Is the motor free to spin? Nothing fell in or is resting against a moving part? Just a couple of simple things to check.
It spun freely. My multimeter told me zero for the capacitor, so I'm guessing that's it unless my meter is not good enough.
Do you know where I can get one with long terminals?
Yes the motor is toast and it had nothing to do with the filter change it was purely coincidental.
No, you do not need a puller to change the motor.
You managed to get the blower and housing out of the unit, that is good.
Now you need to loosen the set screw on the hub of the blower wheel with a long handled allen wrench.
Then remove the 3 motor frame bolts from the housing.
From there you can separate the motor from the wheel and housing and will be able to see the "nameplate" info on the motor to order a new one.
Again, Graingers has your back.

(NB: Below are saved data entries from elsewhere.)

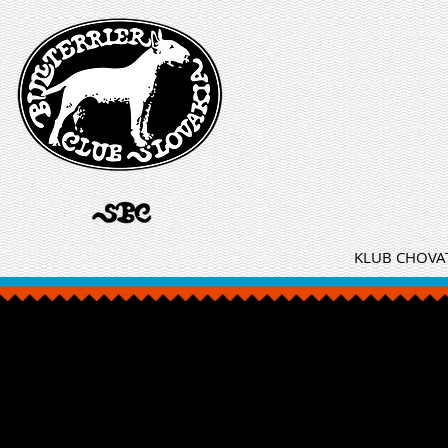
KLUB CHOVAT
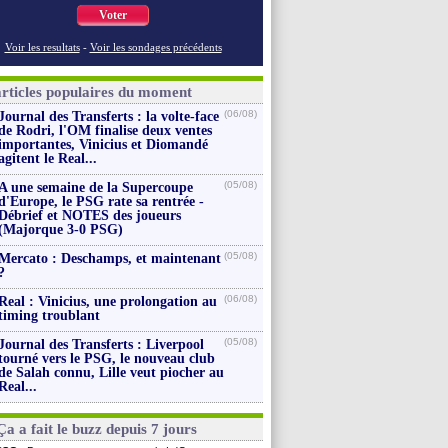
Voter
Voir les resultats
-
Voir les sondages précédents
articles populaires du moment
(06/08)
Journal des Transferts : la volte-face
de Rodri, l'OM finalise deux ventes
importantes, Vinicius et Diomandé
agitent le Real...
(05/08)
A une semaine de la Supercoupe
d'Europe, le PSG rate sa rentrée -
Débrief et NOTES des joueurs
(Majorque 3-0 PSG)
(05/08)
Mercato : Deschamps, et maintenant
?
(06/08)
Real : Vinicius, une prolongation au
timing troublant
(05/08)
Journal des Transferts : Liverpool
tourné vers le PSG, le nouveau club
de Salah connu, Lille veut piocher au
Real...
Ça a fait le buzz depuis 7 jours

The only reason I recommend them is that they will sell to you without a contractor's license, can locate just about anything and is a common name when I don't know what suppliers are around your locale.
Pull the capacitor out, it's usually strapped to the blower housing. Look at how many microfarads and volts it's rated at or take it to an electronics store. Or look on eBay, just make sure you get a replacement with the same values. Thief melting frost on the a coil could have damaged the capacitor, rusted the shaft at the bearing on the motor and caused it to seize, or otherwise damage the blower.

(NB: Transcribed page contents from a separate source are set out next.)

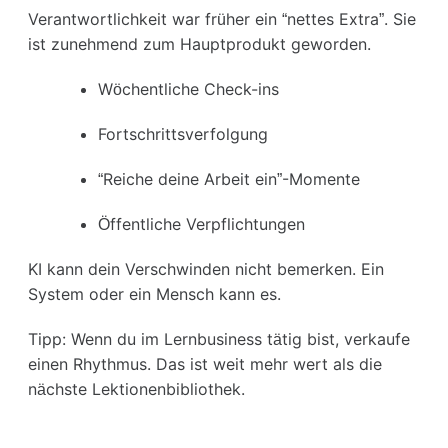
Verantwortlichkeit war früher ein “nettes Extra”. Sie
ist zunehmend zum Hauptprodukt geworden.
Wöchentliche Check-ins
Fortschrittsverfolgung
“Reiche deine Arbeit ein”-Momente
Öffentliche Verpflichtungen
KI kann dein Verschwinden nicht bemerken. Ein
System oder ein Mensch kann es.
Tipp: Wenn du im Lernbusiness tätig bist, verkaufe
einen Rhythmus. Das ist weit mehr wert als die
nächste Lektionenbibliothek.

Before you put it all back together, consider doing a thorough cleaning of the a coil. If you ran it any length of time without a filter, or that was a normal practice from a previous owner, then putting a filter in now, won't help the fact that you're coil fins are clogged with garbage and causing a lack of airflow and therefore causing your coil to freeze up.
Thank you.
I pulled this screw out with an adjustable wrench. Is this the set screw you're talking about? I took out the 3 motor frame bolts also.
I still can't get the motor detached from the wheel. There's a piece I can turn independently of the wheel (red arrow in picture) if I hold the wheel still, but this doesn't cause the motor to come loose, even after turning it with a wrench for several minutes in either direction.

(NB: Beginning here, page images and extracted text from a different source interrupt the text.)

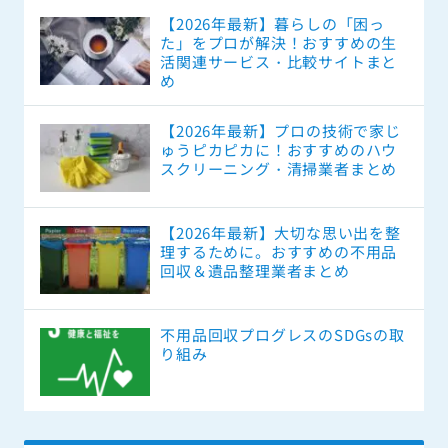
【2026年最新】暮らしの「困っ
た」をプロが解決！おすすめの生
活関連サービス・比較サイトまと
め
【2026年最新】プロの技術で家じ
ゅうピカピカに！おすすめのハウ
スクリーニング・清掃業者まとめ
【2026年最新】大切な思い出を整
理するために。おすすめの不用品
回収＆遺品整理業者まとめ
不用品回収プログレスのSDGsの取
り組み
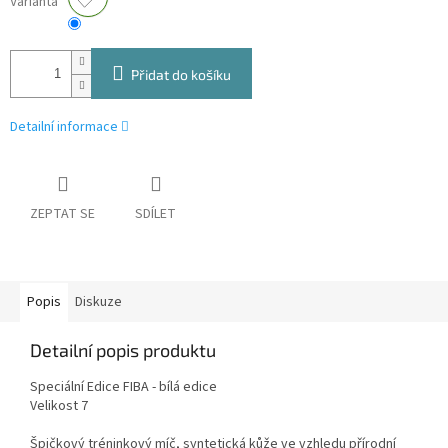
Varianta
Přidat do košíku
Detailní informace
ZEPTAT SE
SDÍLET
Popis
Diskuze
Detailní popis produktu
Speciální Edice FIBA - bílá edice
Velikost 7
Špičkový tréninkový míč, syntetická kůže ve vzhledu přírodní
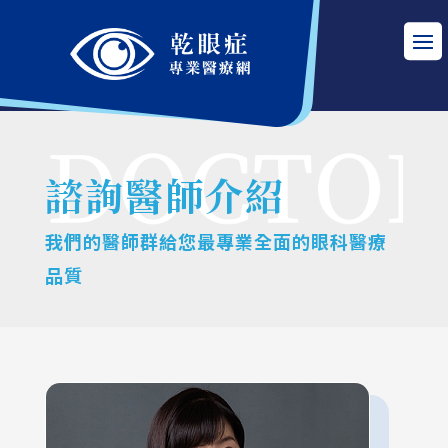
諮詢醫師介紹
我們的醫師群給您最專業全面的眼科醫療
品質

Does anyone know how to hook these wires up?
7 wires total. The ground is obvious, as are the 2 for the capacitor.
That leaves me with a black, blue, red, and white. I believe that the black, blue, and red are all hot wires, and the white is a neutral.
From the wiring diagram, it looks like I might be supposed to pick one of the hot wires, and cap the other two? What do I connect the "chosen" hot wire to? I believe this fan is only one speed, so which do I pick?
I have a few questions about the disconnects.
Can I crimp them with these wire cutters, or do I need a special crimping tool? The wires pictured are from the old motor. The old motor had more plastic insulation than the new disconnects that I bought. Do I need to buy additional insulation to attach the these new female disconnects?
Also, I can't quite figure out how to reattach the neutral (yellow) wire to the unit. It had two yellow wires (one from motor, one from elsewhere) going to a connector within the unit. (Pic attached of connection before it was disassembled). Now I'm looking at all these same parts, and can't figure out how to connect two female disconnects to the same terminal.